**Problem to solve:**
How many of the lines below have "supply" in them? Say the number and nothing more.

[Saved entries]

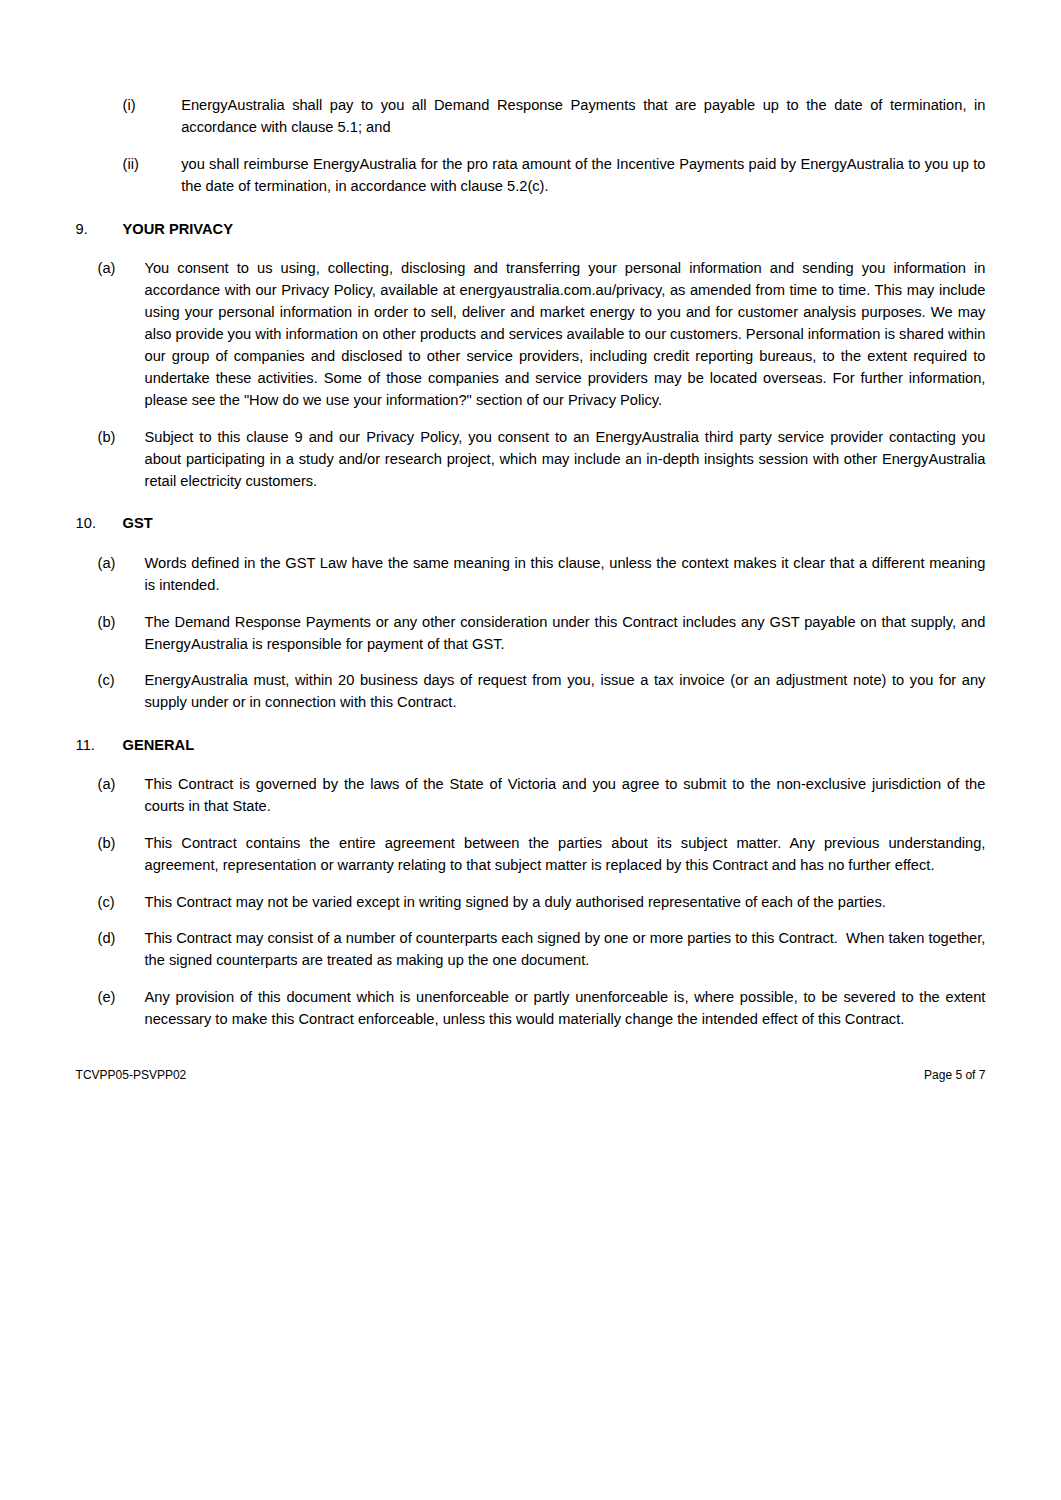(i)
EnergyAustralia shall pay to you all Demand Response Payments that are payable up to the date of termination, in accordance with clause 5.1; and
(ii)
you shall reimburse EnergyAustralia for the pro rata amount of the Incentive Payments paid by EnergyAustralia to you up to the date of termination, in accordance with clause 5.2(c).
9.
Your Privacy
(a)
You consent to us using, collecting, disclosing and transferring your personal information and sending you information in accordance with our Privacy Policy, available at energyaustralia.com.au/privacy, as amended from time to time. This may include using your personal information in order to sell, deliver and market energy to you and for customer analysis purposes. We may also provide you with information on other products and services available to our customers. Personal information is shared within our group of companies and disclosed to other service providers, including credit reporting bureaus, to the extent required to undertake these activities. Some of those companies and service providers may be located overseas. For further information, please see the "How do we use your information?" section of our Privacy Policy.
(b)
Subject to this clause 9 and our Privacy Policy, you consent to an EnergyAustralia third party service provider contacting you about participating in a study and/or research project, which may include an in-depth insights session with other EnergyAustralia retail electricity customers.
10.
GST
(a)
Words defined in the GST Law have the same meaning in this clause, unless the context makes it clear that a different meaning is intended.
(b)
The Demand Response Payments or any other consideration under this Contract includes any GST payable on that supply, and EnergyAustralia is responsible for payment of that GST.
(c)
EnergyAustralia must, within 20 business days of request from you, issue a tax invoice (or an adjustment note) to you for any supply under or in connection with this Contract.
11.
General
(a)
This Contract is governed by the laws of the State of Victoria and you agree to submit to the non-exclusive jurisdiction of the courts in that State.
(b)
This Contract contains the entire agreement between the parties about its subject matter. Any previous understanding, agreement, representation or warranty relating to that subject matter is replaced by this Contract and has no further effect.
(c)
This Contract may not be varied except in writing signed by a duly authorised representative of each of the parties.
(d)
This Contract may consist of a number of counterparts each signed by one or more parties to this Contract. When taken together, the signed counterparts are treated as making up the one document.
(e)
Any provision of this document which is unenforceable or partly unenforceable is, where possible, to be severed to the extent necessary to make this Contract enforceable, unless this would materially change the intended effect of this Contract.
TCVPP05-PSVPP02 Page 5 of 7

**Problem solution:**
2